I've been reading the latest Clive Cussler novel "Valhalla Risisng" the last couple of days, just now arrived at page 448 and am still in a bit of a shock.
Third paragraph page 446:
A floating bomb with the potential to devastate the lower half of Manhattan Island, The Mongol Invader was driven through the unruly waves at 25 knots by her great twin bronze screws, her forward underwater prow shrugging aside the water with deceptive ease. Flights of gulls came and circled but, sensisng and ominous aura about her, they remained strangely silent and soon winged away.
Skip down 2 paragraphs:
He walked back onto the bridge, crossed his arms and ran his eye along the course he'd laid out on the chart, following the red line that traveled past Rockaway Point, then Norton Point at Seagate, before moving under the Verrazano Bridge that spanned Brooklyn and Staten Island. From there the line ran up the center of the Upper Bay and beyond the Statue of Liberty and Ellis Island. Once past Battery Park, the red line made a sharp right turn into the shore and ended at the base of the twin World Trade Center towers.

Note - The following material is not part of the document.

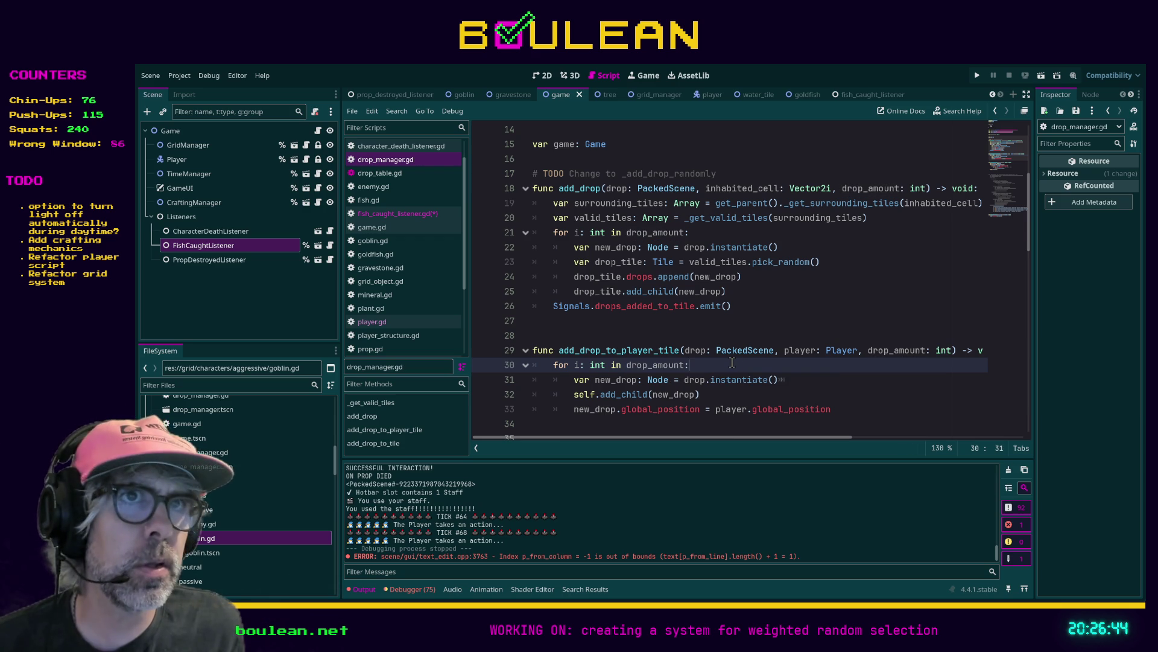
pyautogui.press('ctrl+s')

He flexed his muscular shoulders,his body attuned to the speeding mass of the ship below his feet. The Mongol Invader would not be stopped, could not be stopped before reaching her destiny. He would be remembered a thousand years years from now for achieving the worst man-made disaster ever attempted against the United States.
Is this eerie, if Cussler only knew what was in the future when he wrote this novel. Very upsetting.